PROVIDED TEXT:
1) how do you differentiate this: Ae^uθ

2) how do you integrate this: 50(2 - 3e^-t/2)

I have made a few attempts but I'm not sure if I got it right, any help would be awesome
off to youtube to learn more calculus! =D

-
exponentials are tough

use the chain rule

d(e^(uX))/dX = d(e^(uX))/d(uX) * d(uX)/dX

now its easy

for my example the answer is

= e^(uX) * u = u*e^(uX)

so you can see take the deritave of the power and then put it in front of the same exponential value as you started with

so your question i will use X instead of theta

1) d(Ae^uX)/dX = d(uX)/dX * Ae^uX = A*u*e^(uX)

ok see what i did

the A is a constant so it can go outside the derivative and can be multiplied back in later

2)integral 50(2-3e^(-t/2)) dt

im assuming the dt since you said integrate

first the 50 is constant it can go outside

= 50 * int (2-3e^(-t/2)) dt
= 50 * (int 2 dt - int 3*e^(-t/2)) dt )

STORED DATA:

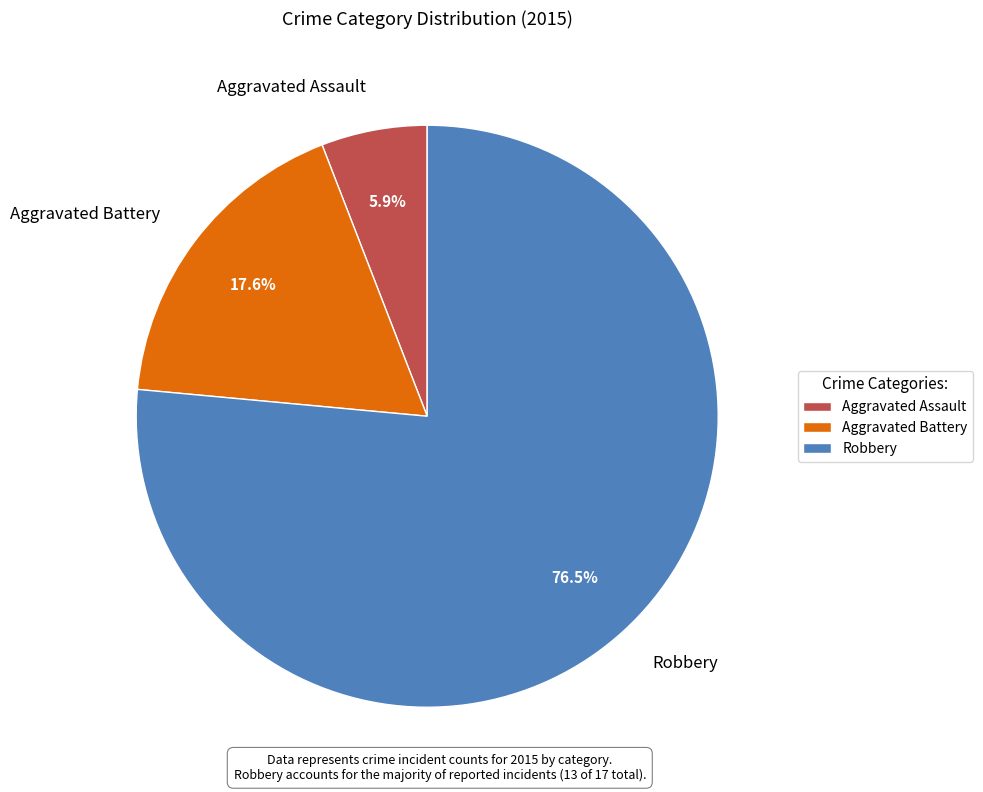

Which slice is the largest?

Robbery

TASK REQUIREMENTS:
**a.** Rewrite the paragraph of the calculus thread that begins "so you can see take" more briefly, keeping its main facts.
**b.** Carry on the calculus thread from the point where it stops.

EXERCISE RESPONSES:
**a.** Differentiate the exponent, then place that result in front of the original exponential.

**b.**
im thinking that e^(-t/2) will produce -0.5*e^(-t/2) if we take the derivative
so if we have A*e^(-t/2) and its derivative is -0.5*A*e^(-t/2) then the first value A*e^(-t/2) must be the anti derivative of -0.5*A*e^(-t/2)


since we want the anti derivative of
3*e^(-t/2) = -0.5*A*e^(-t/2)
3 = -0.5*A
A = -6

this means that -6*e^(-t/2) is the anti derivative of 3*e^(-t/2)

we can confirm this by taking the derivative

-6*-1/2*e^(-t/2) = 3*e^(-t/2) so its true
back to the question

= 50 * (int 2 dt - int 3*e^(-t/2)) dt )
= 50 * 2t - 6*e^(-t/2) + C
that should be correct

-
1/
Do you differentiate with respect to u or θ ???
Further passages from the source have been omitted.